As for your question, I'm not certain why the physical hardware turned in a lower score than EC2. That suggests a configuration problem since we know the physical hardware is in fact quite a bit higher-performance. Pat (pfalls) may be able to find some time to help you diagnose it further.
Have you had a chance to benchmark Phreeze on some of your own hardware to fine-tune its configuration?
Thanks so much for the reply. I haven't been able to get the full suite running where it creates the environment and everything via the setup scripts - I just have tried to reproduce the Nginx environment and run tests manually. But I really would like to duplicate the whole scaffolding so I can see what may be going on. I have a crushing deadline in two weeks, then after that I'm going to devote some time to getting the full thing running.
I want to give a quick thank you to everyone who has contributed thus far. Being able to show frameworks that span this many different languages and platforms is really an amazing achievement that we only we able to accomplish with the help of the community. For the frameworks that are still missing, we're not done yet, continue submitting pull requests and we'll get them in.
It's great to see such positive attitudes towards the project, and of course even greater to see the healthy competition amongst frameworks and languages. I hope it continues!
Wow, thank you for including Lift, It's mind blowing to see Lift perform only marginally better than Ruby on Rails...I always thought it as a very performant framework...
Lift is optimized for maintaining persistent connections with users and maintaining their state for an easier programming model and probably performs well at that.
If your use case actually matches these benchmarks then yes, Lift would be a poor choice.
Many variables are involved, but my conjecture is that it has more to do with the particulars of Compojure versus Play than it does Clojure versus Scala. For instance, take a look at the numbers put up by other Scala frameworks (Unfiltered, Lift, Scalatra). There's nothing intrinsically slow about Scala.
Where is all the attention that happened for the first two rounds? (I'm really hoping someone will explain why Go's database results are so slow, and what can be done to improve that.)
The most likely cause is in the mysql driver. Go provides an interface for drivers to implement, similar to how JDBC does in Java. One of the go developers, Brad Fitzpatrick, commented [1] that the actual code used by the benchmark looks OK. The discussion of these test results on golang-nuts [1] triggered a number of performance related pull requests [2] to the mysql driver used.
Hi rjoshi. I've added issues at our Github repository for those two. I don't feel that we're qualified to create the benchmark tests for those two, so it would ideal to receive those as pull requests.
We have not discriminated on pull requests, except where a proposed test is redundant (say, testing the same framework as an existing test but with a minor tweak) or doesn't work for us (we can't get the test to run).
Others from the Perl community submitted pull requests for some Perl framework subsequent to Round 3 and we will be including them going forward.
it's very strange that in the Multiple Query Tests vertx performed very well with EC2 and less well with dedicated hardware (it's position changed drematically), but not so in other tests...

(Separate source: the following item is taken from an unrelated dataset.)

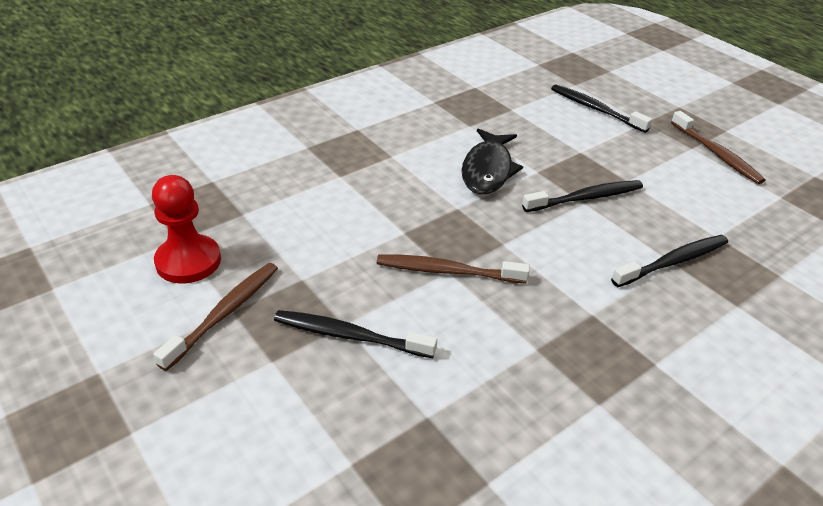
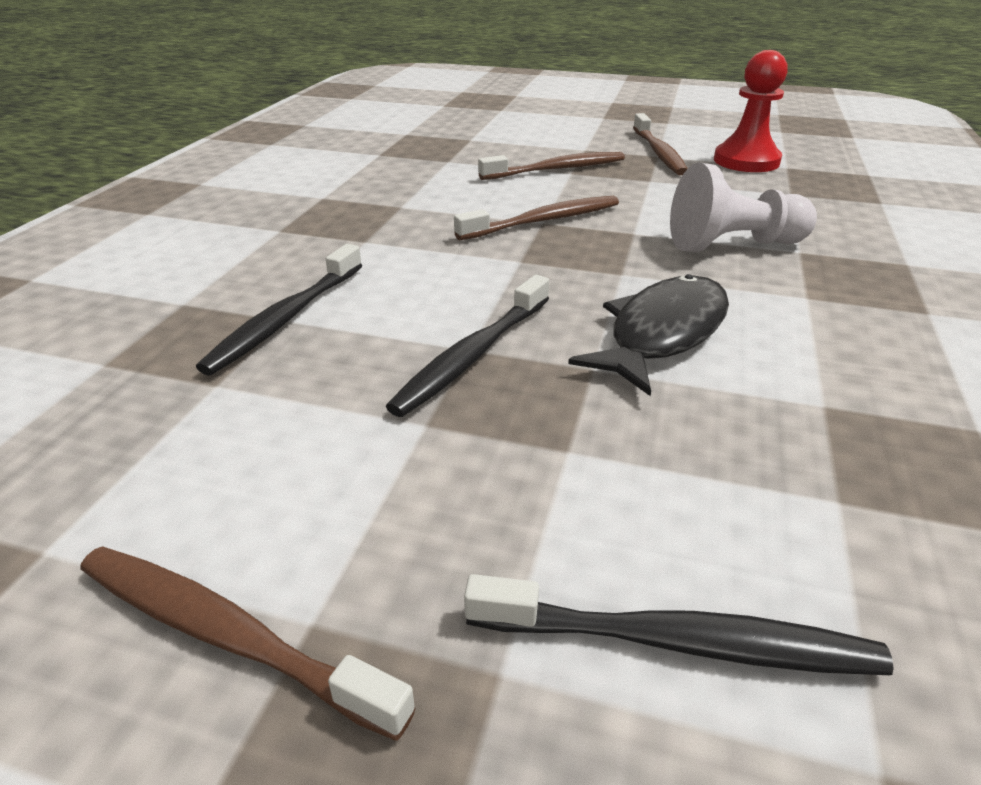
camera: 145 degrees right, 5 degrees down
(350, 336) = (556, 169): black toothbrush -> brown toothbrush
(367, 195) = (733, 245): none -> white pawn
(487, 170) = (662, 334): black fish -> black fish turned 60 degrees clockwise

Agreed. We only have conjecture on that one. I suspect that something in either the test or the Vert.x code is causing a blocking behavior. If I recall correctly, that test on i7 is not able to fully saturate the CPU cores.
Additionally, with the help of the author of Wrk, we've been able to change the methodology to use time-limited tests (1 minute) rather than request-limited tests (100,000 requests). This means all frameworks are exercised for the same amount of time.
We've migrated the results to a stand-alone site so we have a little more screen real-estate for the charts and tables.
I look forward to any feedback, comments, questions, or criticism. Thanks!